[Saved entries]
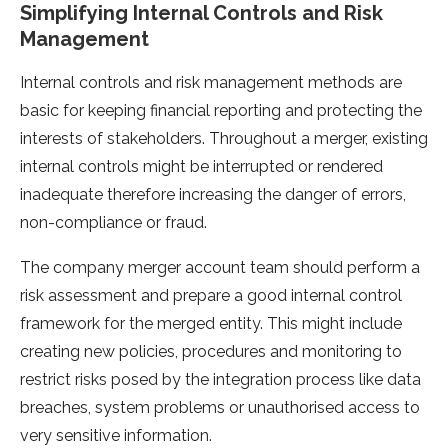
Simplifying Internal Controls and Risk
Management
Internal controls and risk management methods are
basic for keeping financial reporting and protecting the
interests of stakeholders. Throughout a merger, existing
internal controls might be interrupted or rendered
inadequate therefore increasing the danger of errors,
non-compliance or fraud.
The company merger account team should perform a
risk assessment and prepare a good internal control
framework for the merged entity. This might include
creating new policies, procedures and monitoring to
restrict risks posed by the integration process like data
breaches, system problems or unauthorised access to
very sensitive information.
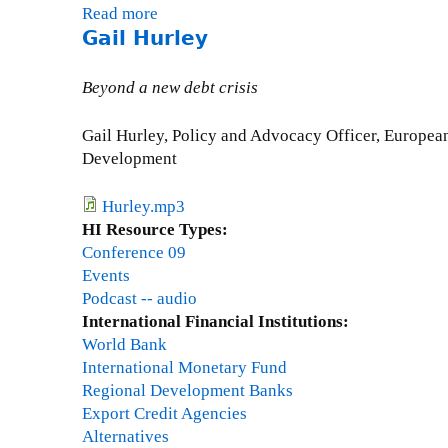
Read more
a
Gail Hurley
b
o
u
Beyond a new debt crisis
t
O
Gail Hurley, Policy and Advocacy Officer, Europe
s
Development
c
a
Hurley.mp3
r
HI Resource Types:
U
Conference 09
g
Events
a
Podcast -- audio
r
International Financial Institutions:
t
World Bank
e
International Monetary Fund
c
Regional Development Banks
h
Export Credit Agencies
e
Alternatives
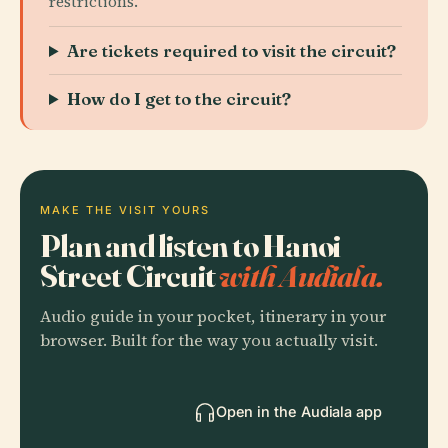
restrictions.
Are tickets required to visit the circuit?
How do I get to the circuit?
MAKE THE VISIT YOURS
Plan and listen to Hanoi
Street Circuit
with Audiala.
Audio guide in your pocket, itinerary in your
browser. Built for the way you actually visit.
Open in the Audiala app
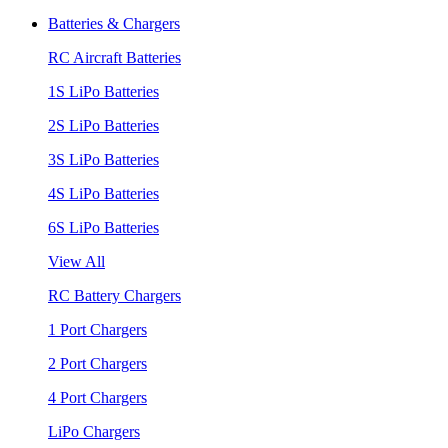
Batteries & Chargers
RC Aircraft Batteries
1S LiPo Batteries
2S LiPo Batteries
3S LiPo Batteries
4S LiPo Batteries
6S LiPo Batteries
View All
RC Battery Chargers
1 Port Chargers
2 Port Chargers
4 Port Chargers
LiPo Chargers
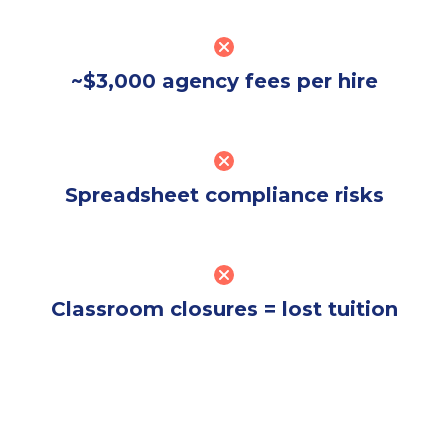
~$3,000 agency fees per hire
Spreadsheet compliance risks
Classroom closures = lost tuition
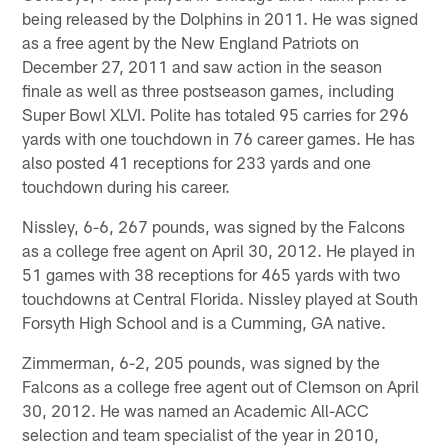
being released by the Dolphins in 2011. He was signed
as a free agent by the New England Patriots on
December 27, 2011 and saw action in the season
finale as well as three postseason games, including
Super Bowl XLVI. Polite has totaled 95 carries for 296
yards with one touchdown in 76 career games. He has
also posted 41 receptions for 233 yards and one
touchdown during his career.
Nissley, 6-6, 267 pounds, was signed by the Falcons
as a college free agent on April 30, 2012. He played in
51 games with 38 receptions for 465 yards with two
touchdowns at Central Florida. Nissley played at South
Forsyth High School and is a Cumming, GA native.
Zimmerman, 6-2, 205 pounds, was signed by the
Falcons as a college free agent out of Clemson on April
30, 2012. He was named an Academic All-ACC
selection and team specialist of the year in 2010,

» What is required
Write out, word for word, the lines from the start of the data through the one holding "risk assessment and". Omit pictures.

» Expected output
Simplifying Internal Controls and Risk
Management
Internal controls and risk management methods are
basic for keeping financial reporting and protecting the
interests of stakeholders. Throughout a merger, existing
internal controls might be interrupted or rendered
inadequate therefore increasing the danger of errors,
non-compliance or fraud.
The company merger account team should perform a
risk assessment and prepare a good internal control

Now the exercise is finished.